◆ Task goal ◆
The pictures stay out. Please retype every line below exactly.

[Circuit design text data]

++++++++

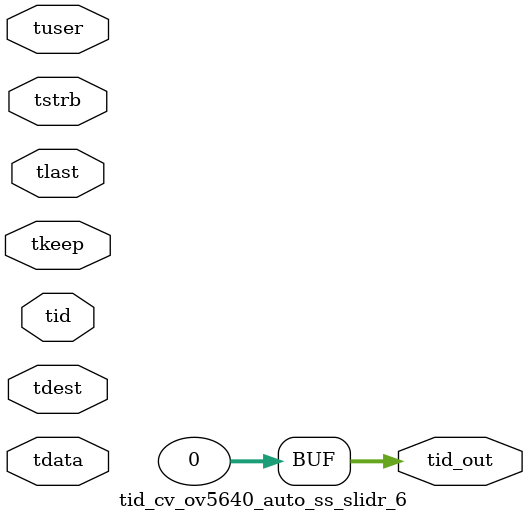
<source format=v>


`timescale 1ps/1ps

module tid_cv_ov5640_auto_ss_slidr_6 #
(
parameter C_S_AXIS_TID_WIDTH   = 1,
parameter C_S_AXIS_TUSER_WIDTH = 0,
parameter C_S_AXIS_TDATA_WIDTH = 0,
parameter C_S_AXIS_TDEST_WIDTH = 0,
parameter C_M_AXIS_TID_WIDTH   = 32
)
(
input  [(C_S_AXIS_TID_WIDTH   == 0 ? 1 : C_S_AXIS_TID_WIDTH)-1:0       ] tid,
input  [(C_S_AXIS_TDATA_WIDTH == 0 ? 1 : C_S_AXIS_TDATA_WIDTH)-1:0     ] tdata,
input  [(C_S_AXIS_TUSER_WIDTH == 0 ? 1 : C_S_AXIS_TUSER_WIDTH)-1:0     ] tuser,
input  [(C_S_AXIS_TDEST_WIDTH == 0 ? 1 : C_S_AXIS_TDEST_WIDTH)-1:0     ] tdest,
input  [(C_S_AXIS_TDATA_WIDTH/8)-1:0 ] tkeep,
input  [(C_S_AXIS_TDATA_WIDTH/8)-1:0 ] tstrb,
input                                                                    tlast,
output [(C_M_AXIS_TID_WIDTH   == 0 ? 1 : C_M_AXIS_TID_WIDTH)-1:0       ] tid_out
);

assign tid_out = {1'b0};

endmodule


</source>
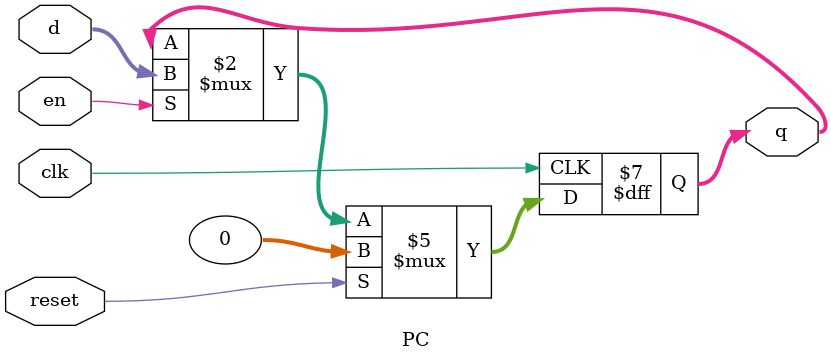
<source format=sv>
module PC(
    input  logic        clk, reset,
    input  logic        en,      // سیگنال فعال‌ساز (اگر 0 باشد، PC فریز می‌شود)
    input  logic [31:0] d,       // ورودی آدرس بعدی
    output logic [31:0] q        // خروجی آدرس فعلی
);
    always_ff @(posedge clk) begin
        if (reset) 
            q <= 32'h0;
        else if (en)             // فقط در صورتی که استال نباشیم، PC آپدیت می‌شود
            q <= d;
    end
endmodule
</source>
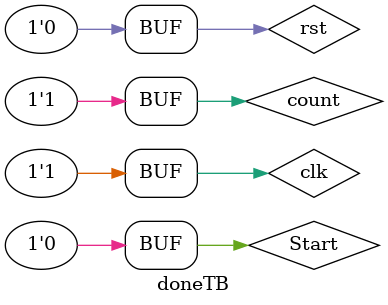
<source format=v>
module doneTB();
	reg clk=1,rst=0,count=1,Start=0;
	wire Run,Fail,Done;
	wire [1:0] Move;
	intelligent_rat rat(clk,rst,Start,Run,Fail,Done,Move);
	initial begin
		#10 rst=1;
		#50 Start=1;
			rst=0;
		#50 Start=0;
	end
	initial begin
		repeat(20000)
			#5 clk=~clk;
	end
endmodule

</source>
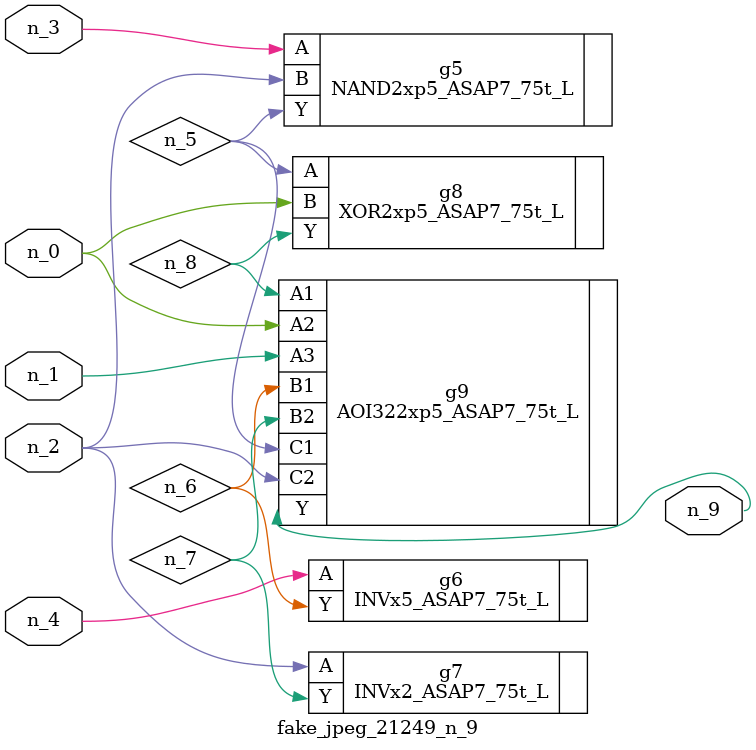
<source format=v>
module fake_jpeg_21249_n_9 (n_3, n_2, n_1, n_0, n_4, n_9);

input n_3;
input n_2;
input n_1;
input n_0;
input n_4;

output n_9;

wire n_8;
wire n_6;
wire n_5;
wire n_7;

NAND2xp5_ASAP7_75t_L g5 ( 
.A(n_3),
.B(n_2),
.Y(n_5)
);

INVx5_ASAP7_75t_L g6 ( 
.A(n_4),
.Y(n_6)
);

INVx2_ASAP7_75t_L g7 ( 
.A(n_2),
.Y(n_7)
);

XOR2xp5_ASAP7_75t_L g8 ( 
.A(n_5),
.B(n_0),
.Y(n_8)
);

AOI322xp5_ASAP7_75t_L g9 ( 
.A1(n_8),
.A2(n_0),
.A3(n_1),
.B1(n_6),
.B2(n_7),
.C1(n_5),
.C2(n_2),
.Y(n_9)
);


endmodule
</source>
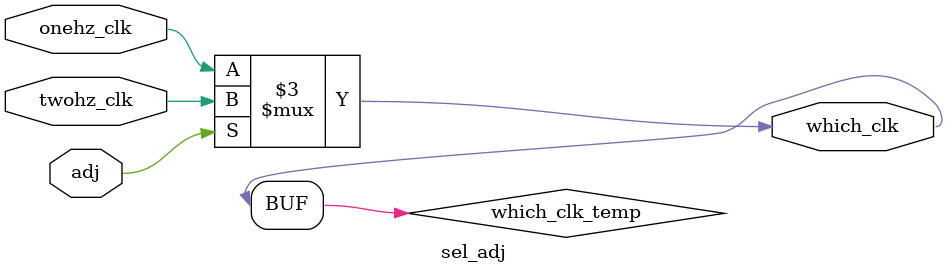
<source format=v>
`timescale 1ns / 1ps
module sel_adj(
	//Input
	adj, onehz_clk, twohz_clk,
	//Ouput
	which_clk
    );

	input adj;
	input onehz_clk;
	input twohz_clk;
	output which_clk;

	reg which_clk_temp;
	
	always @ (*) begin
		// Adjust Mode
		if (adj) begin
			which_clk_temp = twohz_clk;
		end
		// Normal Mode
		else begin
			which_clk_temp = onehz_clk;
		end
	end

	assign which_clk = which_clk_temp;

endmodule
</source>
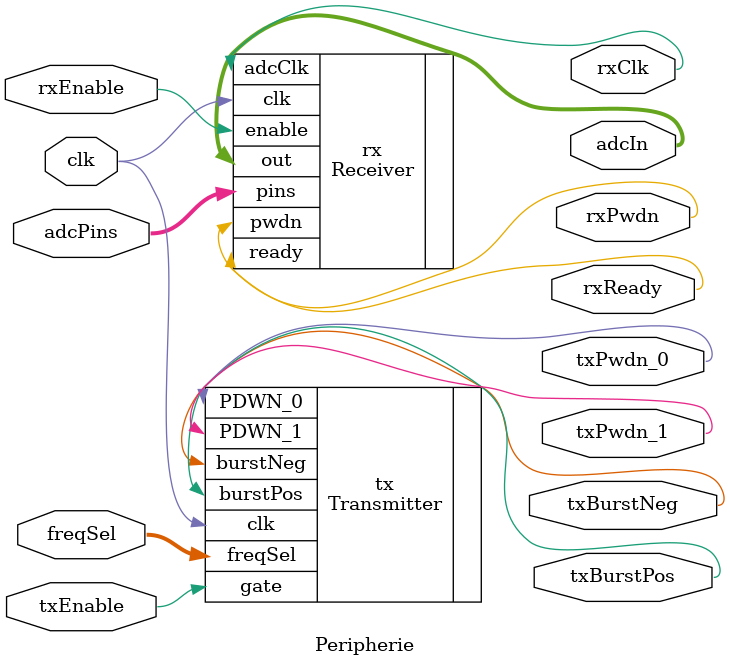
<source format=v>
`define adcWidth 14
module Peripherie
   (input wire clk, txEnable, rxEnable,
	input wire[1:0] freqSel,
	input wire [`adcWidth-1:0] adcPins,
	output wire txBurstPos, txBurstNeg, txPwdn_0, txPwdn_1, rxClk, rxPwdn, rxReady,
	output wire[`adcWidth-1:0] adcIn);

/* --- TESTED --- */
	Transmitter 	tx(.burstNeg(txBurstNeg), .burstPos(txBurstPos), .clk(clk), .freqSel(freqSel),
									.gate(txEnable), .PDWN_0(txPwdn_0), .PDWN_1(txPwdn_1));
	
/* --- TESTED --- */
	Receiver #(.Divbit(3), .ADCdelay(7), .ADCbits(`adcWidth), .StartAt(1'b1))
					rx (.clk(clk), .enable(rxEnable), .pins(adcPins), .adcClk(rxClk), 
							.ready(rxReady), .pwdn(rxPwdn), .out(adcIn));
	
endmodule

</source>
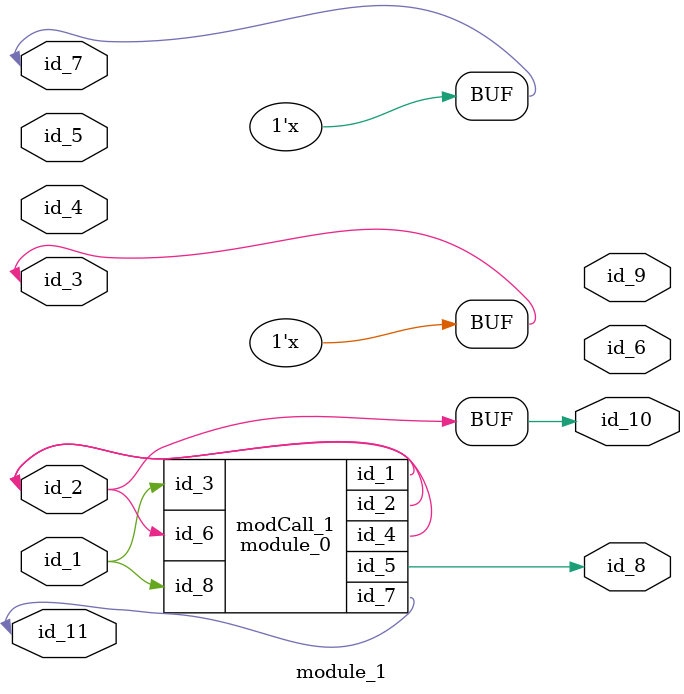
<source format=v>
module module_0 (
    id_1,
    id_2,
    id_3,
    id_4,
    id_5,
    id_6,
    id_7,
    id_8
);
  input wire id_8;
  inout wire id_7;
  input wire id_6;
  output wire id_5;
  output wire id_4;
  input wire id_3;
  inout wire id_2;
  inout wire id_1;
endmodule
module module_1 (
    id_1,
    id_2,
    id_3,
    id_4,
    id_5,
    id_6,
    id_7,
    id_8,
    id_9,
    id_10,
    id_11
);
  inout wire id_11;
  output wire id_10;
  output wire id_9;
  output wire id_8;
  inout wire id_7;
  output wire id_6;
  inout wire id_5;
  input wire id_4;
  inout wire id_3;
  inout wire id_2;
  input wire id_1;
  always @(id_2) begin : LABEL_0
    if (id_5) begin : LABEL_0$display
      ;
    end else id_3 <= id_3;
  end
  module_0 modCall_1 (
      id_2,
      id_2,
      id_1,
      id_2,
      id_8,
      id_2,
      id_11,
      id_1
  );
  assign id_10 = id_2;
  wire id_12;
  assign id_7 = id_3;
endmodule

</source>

++++++++

◆ Answer section ◆
<source format=v>


`timescale 1ps/1ps

module tid_cv_ov5640_auto_ss_slidr_6 #
(
parameter C_S_AXIS_TID_WIDTH   = 1,
parameter C_S_AXIS_TUSER_WIDTH = 0,
parameter C_S_AXIS_TDATA_WIDTH = 0,
parameter C_S_AXIS_TDEST_WIDTH = 0,
parameter C_M_AXIS_TID_WIDTH   = 32
)
(
input  [(C_S_AXIS_TID_WIDTH   == 0 ? 1 : C_S_AXIS_TID_WIDTH)-1:0       ] tid,
input  [(C_S_AXIS_TDATA_WIDTH == 0 ? 1 : C_S_AXIS_TDATA_WIDTH)-1:0     ] tdata,
input  [(C_S_AXIS_TUSER_WIDTH == 0 ? 1 : C_S_AXIS_TUSER_WIDTH)-1:0     ] tuser,
input  [(C_S_AXIS_TDEST_WIDTH == 0 ? 1 : C_S_AXIS_TDEST_WIDTH)-1:0     ] tdest,
input  [(C_S_AXIS_TDATA_WIDTH/8)-1:0 ] tkeep,
input  [(C_S_AXIS_TDATA_WIDTH/8)-1:0 ] tstrb,
input                                                                    tlast,
output [(C_M_AXIS_TID_WIDTH   == 0 ? 1 : C_M_AXIS_TID_WIDTH)-1:0       ] tid_out
);

assign tid_out = {1'b0};

endmodule


</source>
<source format=sv>
module PC(
    input  logic        clk, reset,
    input  logic        en,      // سیگنال فعال‌ساز (اگر 0 باشد، PC فریز می‌شود)
    input  logic [31:0] d,       // ورودی آدرس بعدی
    output logic [31:0] q        // خروجی آدرس فعلی
);
    always_ff @(posedge clk) begin
        if (reset) 
            q <= 32'h0;
        else if (en)             // فقط در صورتی که استال نباشیم، PC آپدیت می‌شود
            q <= d;
    end
endmodule
</source>
<source format=v>
module doneTB();
	reg clk=1,rst=0,count=1,Start=0;
	wire Run,Fail,Done;
	wire [1:0] Move;
	intelligent_rat rat(clk,rst,Start,Run,Fail,Done,Move);
	initial begin
		#10 rst=1;
		#50 Start=1;
			rst=0;
		#50 Start=0;
	end
	initial begin
		repeat(20000)
			#5 clk=~clk;
	end
endmodule

</source>
<source format=v>
module fake_jpeg_21249_n_9 (n_3, n_2, n_1, n_0, n_4, n_9);

input n_3;
input n_2;
input n_1;
input n_0;
input n_4;

output n_9;

wire n_8;
wire n_6;
wire n_5;
wire n_7;

NAND2xp5_ASAP7_75t_L g5 ( 
.A(n_3),
.B(n_2),
.Y(n_5)
);

INVx5_ASAP7_75t_L g6 ( 
.A(n_4),
.Y(n_6)
);

INVx2_ASAP7_75t_L g7 ( 
.A(n_2),
.Y(n_7)
);

XOR2xp5_ASAP7_75t_L g8 ( 
.A(n_5),
.B(n_0),
.Y(n_8)
);

AOI322xp5_ASAP7_75t_L g9 ( 
.A1(n_8),
.A2(n_0),
.A3(n_1),
.B1(n_6),
.B2(n_7),
.C1(n_5),
.C2(n_2),
.Y(n_9)
);


endmodule
</source>
<source format=v>
`timescale 1ns / 1ps
module sel_adj(
	//Input
	adj, onehz_clk, twohz_clk,
	//Ouput
	which_clk
    );

	input adj;
	input onehz_clk;
	input twohz_clk;
	output which_clk;

	reg which_clk_temp;
	
	always @ (*) begin
		// Adjust Mode
		if (adj) begin
			which_clk_temp = twohz_clk;
		end
		// Normal Mode
		else begin
			which_clk_temp = onehz_clk;
		end
	end

	assign which_clk = which_clk_temp;

endmodule
</source>
<source format=v>
`define adcWidth 14
module Peripherie
   (input wire clk, txEnable, rxEnable,
	input wire[1:0] freqSel,
	input wire [`adcWidth-1:0] adcPins,
	output wire txBurstPos, txBurstNeg, txPwdn_0, txPwdn_1, rxClk, rxPwdn, rxReady,
	output wire[`adcWidth-1:0] adcIn);

/* --- TESTED --- */
	Transmitter 	tx(.burstNeg(txBurstNeg), .burstPos(txBurstPos), .clk(clk), .freqSel(freqSel),
									.gate(txEnable), .PDWN_0(txPwdn_0), .PDWN_1(txPwdn_1));
	
/* --- TESTED --- */
	Receiver #(.Divbit(3), .ADCdelay(7), .ADCbits(`adcWidth), .StartAt(1'b1))
					rx (.clk(clk), .enable(rxEnable), .pins(adcPins), .adcClk(rxClk), 
							.ready(rxReady), .pwdn(rxPwdn), .out(adcIn));
	
endmodule

</source>
<source format=v>
module module_0 (
    id_1,
    id_2,
    id_3,
    id_4,
    id_5,
    id_6,
    id_7,
    id_8
);
  input wire id_8;
  inout wire id_7;
  input wire id_6;
  output wire id_5;
  output wire id_4;
  input wire id_3;
  inout wire id_2;
  inout wire id_1;
endmodule
module module_1 (
    id_1,
    id_2,
    id_3,
    id_4,
    id_5,
    id_6,
    id_7,
    id_8,
    id_9,
    id_10,
    id_11
);
  inout wire id_11;
  output wire id_10;
  output wire id_9;
  output wire id_8;
  inout wire id_7;
  output wire id_6;
  inout wire id_5;
  input wire id_4;
  inout wire id_3;
  inout wire id_2;
  input wire id_1;
  always @(id_2) begin : LABEL_0
    if (id_5) begin : LABEL_0$display
      ;
    end else id_3 <= id_3;
  end
  module_0 modCall_1 (
      id_2,
      id_2,
      id_1,
      id_2,
      id_8,
      id_2,
      id_11,
      id_1
  );
  assign id_10 = id_2;
  wire id_12;
  assign id_7 = id_3;
endmodule

</source>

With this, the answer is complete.